§ **Instructions for the task**
Render only the lines between the one containing "51: (137, 60)" and the one containing "79: (285, 165)", inclusive, as a Markdown table with a No column numbering each line and a Line column holding its text. Leave out blank lines.

§ **Source material**
*** Block opens ***

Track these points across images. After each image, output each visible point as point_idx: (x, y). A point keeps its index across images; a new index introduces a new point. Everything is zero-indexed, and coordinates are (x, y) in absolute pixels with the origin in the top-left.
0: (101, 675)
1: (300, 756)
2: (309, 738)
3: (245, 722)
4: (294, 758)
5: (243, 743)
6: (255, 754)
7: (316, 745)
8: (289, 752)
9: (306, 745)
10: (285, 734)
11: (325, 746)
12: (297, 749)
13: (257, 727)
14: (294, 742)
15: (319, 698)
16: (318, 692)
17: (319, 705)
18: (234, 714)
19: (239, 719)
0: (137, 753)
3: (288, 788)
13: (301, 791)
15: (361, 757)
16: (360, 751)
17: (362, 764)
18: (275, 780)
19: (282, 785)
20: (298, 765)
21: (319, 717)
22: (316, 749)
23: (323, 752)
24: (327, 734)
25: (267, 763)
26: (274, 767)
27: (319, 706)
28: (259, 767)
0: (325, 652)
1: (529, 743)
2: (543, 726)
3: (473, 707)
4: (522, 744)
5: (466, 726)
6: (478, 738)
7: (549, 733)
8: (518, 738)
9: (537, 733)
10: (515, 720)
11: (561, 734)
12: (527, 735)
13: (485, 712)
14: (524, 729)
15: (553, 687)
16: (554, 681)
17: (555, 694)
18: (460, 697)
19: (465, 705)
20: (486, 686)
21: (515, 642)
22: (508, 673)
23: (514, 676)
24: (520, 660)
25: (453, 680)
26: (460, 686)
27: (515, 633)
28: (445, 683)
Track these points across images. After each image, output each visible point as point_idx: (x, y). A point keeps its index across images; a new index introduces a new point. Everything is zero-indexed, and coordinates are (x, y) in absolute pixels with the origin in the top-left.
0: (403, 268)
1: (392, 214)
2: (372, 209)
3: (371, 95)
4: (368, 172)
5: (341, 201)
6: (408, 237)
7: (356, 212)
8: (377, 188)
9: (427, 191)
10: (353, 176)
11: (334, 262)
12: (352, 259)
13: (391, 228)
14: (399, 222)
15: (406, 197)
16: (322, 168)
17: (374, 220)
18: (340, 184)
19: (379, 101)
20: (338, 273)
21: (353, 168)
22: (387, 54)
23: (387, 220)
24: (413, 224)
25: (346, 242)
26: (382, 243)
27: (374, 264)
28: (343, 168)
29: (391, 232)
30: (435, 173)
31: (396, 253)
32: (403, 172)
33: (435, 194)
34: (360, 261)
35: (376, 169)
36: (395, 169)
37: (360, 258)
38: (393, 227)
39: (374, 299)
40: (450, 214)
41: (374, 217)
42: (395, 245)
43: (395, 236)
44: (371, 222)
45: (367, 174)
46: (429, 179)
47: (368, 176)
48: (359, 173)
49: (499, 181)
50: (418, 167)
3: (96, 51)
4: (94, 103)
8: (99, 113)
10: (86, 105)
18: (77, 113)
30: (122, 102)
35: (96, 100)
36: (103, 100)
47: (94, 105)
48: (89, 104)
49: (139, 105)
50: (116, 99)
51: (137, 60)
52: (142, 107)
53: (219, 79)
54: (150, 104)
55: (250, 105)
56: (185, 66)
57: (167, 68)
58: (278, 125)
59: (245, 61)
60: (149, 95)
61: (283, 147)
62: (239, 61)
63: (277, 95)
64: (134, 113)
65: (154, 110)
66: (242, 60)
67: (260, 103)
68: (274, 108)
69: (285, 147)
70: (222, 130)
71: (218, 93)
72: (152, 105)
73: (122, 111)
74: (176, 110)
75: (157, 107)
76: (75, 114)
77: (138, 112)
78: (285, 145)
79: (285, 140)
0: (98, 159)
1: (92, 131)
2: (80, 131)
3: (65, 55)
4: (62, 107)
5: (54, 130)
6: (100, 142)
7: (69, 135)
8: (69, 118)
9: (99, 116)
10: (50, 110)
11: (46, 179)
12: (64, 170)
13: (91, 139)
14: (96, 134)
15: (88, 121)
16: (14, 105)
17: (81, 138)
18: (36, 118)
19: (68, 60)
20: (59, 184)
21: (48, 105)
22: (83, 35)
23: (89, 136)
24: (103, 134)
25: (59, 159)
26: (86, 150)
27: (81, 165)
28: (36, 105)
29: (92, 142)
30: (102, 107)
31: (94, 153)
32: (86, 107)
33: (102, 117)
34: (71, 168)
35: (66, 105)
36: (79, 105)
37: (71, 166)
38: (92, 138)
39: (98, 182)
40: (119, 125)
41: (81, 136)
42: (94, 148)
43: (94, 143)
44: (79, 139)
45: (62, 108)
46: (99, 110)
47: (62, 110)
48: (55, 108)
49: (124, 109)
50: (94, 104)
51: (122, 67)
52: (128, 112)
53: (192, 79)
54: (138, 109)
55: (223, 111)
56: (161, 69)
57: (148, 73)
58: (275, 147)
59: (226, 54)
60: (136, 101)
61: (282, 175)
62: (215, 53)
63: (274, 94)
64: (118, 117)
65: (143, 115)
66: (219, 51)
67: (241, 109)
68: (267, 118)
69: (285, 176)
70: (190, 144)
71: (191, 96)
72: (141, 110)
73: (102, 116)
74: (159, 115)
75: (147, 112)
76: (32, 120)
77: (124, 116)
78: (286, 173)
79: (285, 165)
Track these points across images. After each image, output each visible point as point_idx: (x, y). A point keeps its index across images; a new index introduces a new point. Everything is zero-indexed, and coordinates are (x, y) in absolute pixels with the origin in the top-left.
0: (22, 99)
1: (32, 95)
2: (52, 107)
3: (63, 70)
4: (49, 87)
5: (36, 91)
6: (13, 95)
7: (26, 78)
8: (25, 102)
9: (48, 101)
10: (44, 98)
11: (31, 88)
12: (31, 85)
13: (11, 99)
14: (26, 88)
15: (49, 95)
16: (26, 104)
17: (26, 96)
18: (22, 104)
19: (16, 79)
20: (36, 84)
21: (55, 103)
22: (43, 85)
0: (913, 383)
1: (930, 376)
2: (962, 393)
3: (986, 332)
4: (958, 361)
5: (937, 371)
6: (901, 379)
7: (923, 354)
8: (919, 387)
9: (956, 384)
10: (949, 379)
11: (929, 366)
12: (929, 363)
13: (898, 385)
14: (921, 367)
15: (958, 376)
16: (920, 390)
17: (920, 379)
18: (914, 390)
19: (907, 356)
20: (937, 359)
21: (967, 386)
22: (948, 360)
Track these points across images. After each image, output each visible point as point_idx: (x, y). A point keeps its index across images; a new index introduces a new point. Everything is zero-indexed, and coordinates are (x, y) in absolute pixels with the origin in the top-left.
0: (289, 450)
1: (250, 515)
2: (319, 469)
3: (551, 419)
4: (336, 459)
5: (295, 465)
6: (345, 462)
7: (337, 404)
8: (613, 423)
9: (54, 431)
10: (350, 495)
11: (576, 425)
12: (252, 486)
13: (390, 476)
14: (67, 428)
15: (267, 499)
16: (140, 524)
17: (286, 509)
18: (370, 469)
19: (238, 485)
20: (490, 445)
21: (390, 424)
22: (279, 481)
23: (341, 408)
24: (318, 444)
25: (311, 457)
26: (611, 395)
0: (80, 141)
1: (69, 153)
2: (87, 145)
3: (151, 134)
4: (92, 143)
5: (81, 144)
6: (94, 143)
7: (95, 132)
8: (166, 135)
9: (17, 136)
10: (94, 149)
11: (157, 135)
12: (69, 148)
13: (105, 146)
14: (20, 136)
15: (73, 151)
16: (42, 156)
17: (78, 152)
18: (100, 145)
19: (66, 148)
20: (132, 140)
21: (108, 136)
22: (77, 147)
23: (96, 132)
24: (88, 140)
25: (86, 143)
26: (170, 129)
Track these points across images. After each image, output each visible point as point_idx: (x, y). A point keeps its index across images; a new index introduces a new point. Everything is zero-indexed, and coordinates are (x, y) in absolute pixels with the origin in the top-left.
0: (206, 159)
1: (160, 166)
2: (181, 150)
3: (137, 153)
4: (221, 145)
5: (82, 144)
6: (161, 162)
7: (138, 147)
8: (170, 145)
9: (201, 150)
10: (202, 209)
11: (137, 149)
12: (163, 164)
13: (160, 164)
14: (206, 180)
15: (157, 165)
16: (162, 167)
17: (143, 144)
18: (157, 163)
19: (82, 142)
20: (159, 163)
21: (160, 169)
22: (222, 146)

*** Block closes ***

§ **Result of this exercise**
| No | Line |
|---|---|
| 1 | 51: (137, 60) |
| 2 | 52: (142, 107) |
| 3 | 53: (219, 79) |
| 4 | 54: (150, 104) |
| 5 | 55: (250, 105) |
| 6 | 56: (185, 66) |
| 7 | 57: (167, 68) |
| 8 | 58: (278, 125) |
| 9 | 59: (245, 61) |
| 10 | 60: (149, 95) |
| 11 | 61: (283, 147) |
| 12 | 62: (239, 61) |
| 13 | 63: (277, 95) |
| 14 | 64: (134, 113) |
| 15 | 65: (154, 110) |
| 16 | 66: (242, 60) |
| 17 | 67: (260, 103) |
| 18 | 68: (274, 108) |
| 19 | 69: (285, 147) |
| 20 | 70: (222, 130) |
| 21 | 71: (218, 93) |
| 22 | 72: (152, 105) |
| 23 | 73: (122, 111) |
| 24 | 74: (176, 110) |
| 25 | 75: (157, 107) |
| 26 | 76: (75, 114) |
| 27 | 77: (138, 112) |
| 28 | 78: (285, 145) |
| 29 | 79: (285, 140) |
| 30 | 0: (98, 159) |
| 31 | 1: (92, 131) |
| 32 | 2: (80, 131) |
| 33 | 3: (65, 55) |
| 34 | 4: (62, 107) |
| 35 | 5: (54, 130) |
| 36 | 6: (100, 142) |
| 37 | 7: (69, 135) |
| 38 | 8: (69, 118) |
| 39 | 9: (99, 116) |
| 40 | 10: (50, 110) |
| 41 | 11: (46, 179) |
| 42 | 12: (64, 170) |
| 43 | 13: (91, 139) |
| 44 | 14: (96, 134) |
| 45 | 15: (88, 121) |
| 46 | 16: (14, 105) |
| 47 | 17: (81, 138) |
| 48 | 18: (36, 118) |
| 49 | 19: (68, 60) |
| 50 | 20: (59, 184) |
| 51 | 21: (48, 105) |
| 52 | 22: (83, 35) |
| 53 | 23: (89, 136) |
| 54 | 24: (103, 134) |
| 55 | 25: (59, 159) |
| 56 | 26: (86, 150) |
| 57 | 27: (81, 165) |
| 58 | 28: (36, 105) |
| 59 | 29: (92, 142) |
| 60 | 30: (102, 107) |
| 61 | 31: (94, 153) |
| 62 | 32: (86, 107) |
| 63 | 33: (102, 117) |
| 64 | 34: (71, 168) |
| 65 | 35: (66, 105) |
| 66 | 36: (79, 105) |
| 67 | 37: (71, 166) |
| 68 | 38: (92, 138) |
| 69 | 39: (98, 182) |
| 70 | 40: (119, 125) |
| 71 | 41: (81, 136) |
| 72 | 42: (94, 148) |
| 73 | 43: (94, 143) |
| 74 | 44: (79, 139) |
| 75 | 45: (62, 108) |
| 76 | 46: (99, 110) |
| 77 | 47: (62, 110) |
| 78 | 48: (55, 108) |
| 79 | 49: (124, 109) |
| 80 | 50: (94, 104) |
| 81 | 51: (122, 67) |
| 82 | 52: (128, 112) |
| 83 | 53: (192, 79) |
| 84 | 54: (138, 109) |
| 85 | 55: (223, 111) |
| 86 | 56: (161, 69) |
| 87 | 57: (148, 73) |
| 88 | 58: (275, 147) |
| 89 | 59: (226, 54) |
| 90 | 60: (136, 101) |
| 91 | 61: (282, 175) |
| 92 | 62: (215, 53) |
| 93 | 63: (274, 94) |
| 94 | 64: (118, 117) |
| 95 | 65: (143, 115) |
| 96 | 66: (219, 51) |
| 97 | 67: (241, 109) |
| 98 | 68: (267, 118) |
| 99 | 69: (285, 176) |
| 100 | 70: (190, 144) |
| 101 | 71: (191, 96) |
| 102 | 72: (141, 110) |
| 103 | 73: (102, 116) |
| 104 | 74: (159, 115) |
| 105 | 75: (147, 112) |
| 106 | 76: (32, 120) |
| 107 | 77: (124, 116) |
| 108 | 78: (286, 173) |
| 109 | 79: (285, 165) |